NEW YORK/LONDON (Reuters) - Nexen Petroleum, a unit of China’s CNOOC Ltd, plans to exit the United States, divesting its stake in giant oil and gas developments in the Gulf of Mexico as trade tensions between two countries mount, three people familiar with the plan told Reuters on Wednesday.
Nexen has not determined whether it will sell the assets outright or swap offshore acres with another company, the people said, speaking on condition of anonymity as the talks are private.
One of the people said the decision to pull out of the Gulf was due to rising trade tensions between Washington and Beijing; the other two did not know the reason for the planned sale.
A spokeswoman for Nexen, based in Calgary, did not immediately respond to calls and an email seeking comment.
The world’s two largest economies have locked horns over trade for months, beginning with a series of levies earlier in the year, and little progress has been made in resolving the dispute.
Additional U.S. tariffs on $200 billion worth of imported Chinese goods kicked in on Monday, and Beijing retaliated with tariffs on $60 billion of U.S. products, including liquefied natural gas (LNG).
Crude oil has not been included in the list of goods subject to tariffs.
CNOOC bought Nexen in 2013 for $15.1 billion, as China mounted a campaign to acquire global natural resources. The deal gave CNOOC access to acreage in the Gulf of Mexico, the UK North Sea and off the coast of Western Africa.
Nexen holds a 25 percent interest in Hess Corp’s Stampede development, about 115 miles (185 kilometers) off the coast of Louisiana. The platform at Stampede began producing oil in January and has the ability to process 80,000 barrels of oil and 50 million cubic feet of natural gas a day.
Nexen also has a 21 percent interest in Royal Dutch Shell’s Appomattox development, located 80 miles (128 km) off the coast of Louisiana. The Appomattox platform is forecast to have peak production of 175,000 barrels of oil equivalent per day and probable reserves of 700 million barrels of oil equivalent.
Typically, co-owners of acreage would have the first crack at taking on assets a partner is planning on selling.

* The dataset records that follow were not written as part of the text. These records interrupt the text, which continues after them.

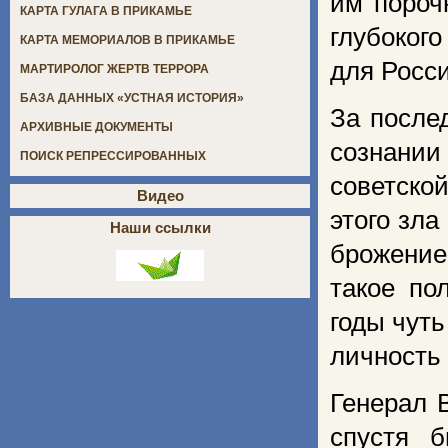
им пороч
КАРТА ГУЛАГА В ПРИКАМЬЕ
глубоког
КАРТА МЕМОРИАЛОВ В ПРИКАМЬЕ
для Росси
МАРТИРОЛОГ ЖЕРТВ ТЕРРОРА
БАЗА ДАННЫХ «УСТНАЯ ИСТОРИЯ»
За после
АРХИВНЫЕ ДОКУМЕНТЫ
сознани
ПОИСК РЕПРЕССИРОВАННЫХ
советско
Видео
этого зла
Наши ссылки
брожение
такое по
годы чуть
личность
Генерал В
спустя б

Nexen has not leased any new acreage in the Gulf of Mexico since it was bought by CNOOC, according to data from the Bureau of Ocean Energy Management (BOEM). Nexen sold small acreage plots to Cox Oil this year and Total SA last year, according to BOEM data.
Nexen has not acquired any stakes in Gulf of Mexico blocks this year from other producers, according to BOEM data.
Nexen is one of the largest oil producers in the UK North Sea, according to the company’s website, and its holdings include assets in Canada, Nigeria and Trinidad and Tobago.